* [Source text]:
# Average 10 week old weight?



## heartofgold (Oct 27, 2007)

Scout is 10 weeks old and weights about 18 lbs. My MIL and others have commented that she is HUGE. What is the average weight of a 10 week old fb golden female? She came from a litter of only four pups so mom fed them all very well. Her mom weighed 80 lbs (full term pregnant weight) and dad is 74 lbs. Funny though that everyone who has commented on her size owns tiny lap dogs. Just curious about this though.


----------



## Joanne & Asia (Jul 23, 2007)

Asia was 10 lbs at 8 weeks and I think around 13 at 10 week. She is currently about 68 lbs at her mature weight(almost 3 yrs old) The vet says she s a few lbs overweight still.


----------



## missmarstar (Jul 22, 2007)

Sam was about 9lbs at 9 or 10 weeks... but then again, he was slightly smaller than the "norm" i think because his litter had 12 puppies in it!


----------



## gold'nchocolate (May 31, 2005)

* [Jobs]:
a. In the thread about a 10-week-old golden's weight, decide whether each statement agrees with it: (i) Scout came from a litter of four pups; (ii) Asia weighed 13 lbs at 8 weeks; (iii) Sam's litter had 12 puppies. For each, answer yes or no and quote the deciding words.
b. Write out the passage of the puppy weight thread from "Scout is 10" up to and including "about this though.", keeping its wording unchanged.
c. Carry on the thread about a 10-week-old golden's weight, picking up after its last line.

* [Collected data]:
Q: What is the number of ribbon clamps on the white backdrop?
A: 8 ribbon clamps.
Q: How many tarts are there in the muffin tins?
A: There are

* [Results of the tasks]:
a.
(i) Yes: "She came from a litter of only four pups"
(ii) No: "Asia was 10 lbs at 8 weeks"
(iii) Yes: "his litter had 12 puppies in it!"

b.
Scout is 10 weeks old and weights about 18 lbs. My MIL and others have commented that she is HUGE. What is the average weight of a 10 week old fb golden female? She came from a litter of only four pups so mom fed them all very well. Her mom weighed 80 lbs (full term pregnant weight) and dad is 74 lbs. Funny though that everyone who has commented on her size owns tiny lap dogs. Just curious about this though.

c.
I have 2 dogs from the same breeder. Biscuit was *9.5 l*bs when the breeder had him in for his 6 wk check-up. He was a big boy. Then 1-1/2 yrs later I got Sasha (not the same parents but are cousins) and she was *4.75 *lbs at 6 wks!!! She is still small for her age, I think. When she went for her booster shot at 12 wks and 3 days she weighed *13.4* lbs. Jack was even bigger than Biscuit as a pup but I don't have his weights handy. I love my giant boys and I love my tiny girl. My first golden (female) was big like a male.


----------



## annef (Feb 23, 2008)

We work on 1kg per week of age from about 6 weeks so 6 week 6 Kg which is about 13Ibs bitches slightly less Annef


----------



## JulesAK (Jun 6, 2010)

Maggie was 6.5 lbs at 9 weeks. At 2, she is 50 lbs.
Jules


----------



## Dunmar (Apr 15, 2020)

Molly was 10# at 10 weeks.

Her brother was over 20# at10 weeks.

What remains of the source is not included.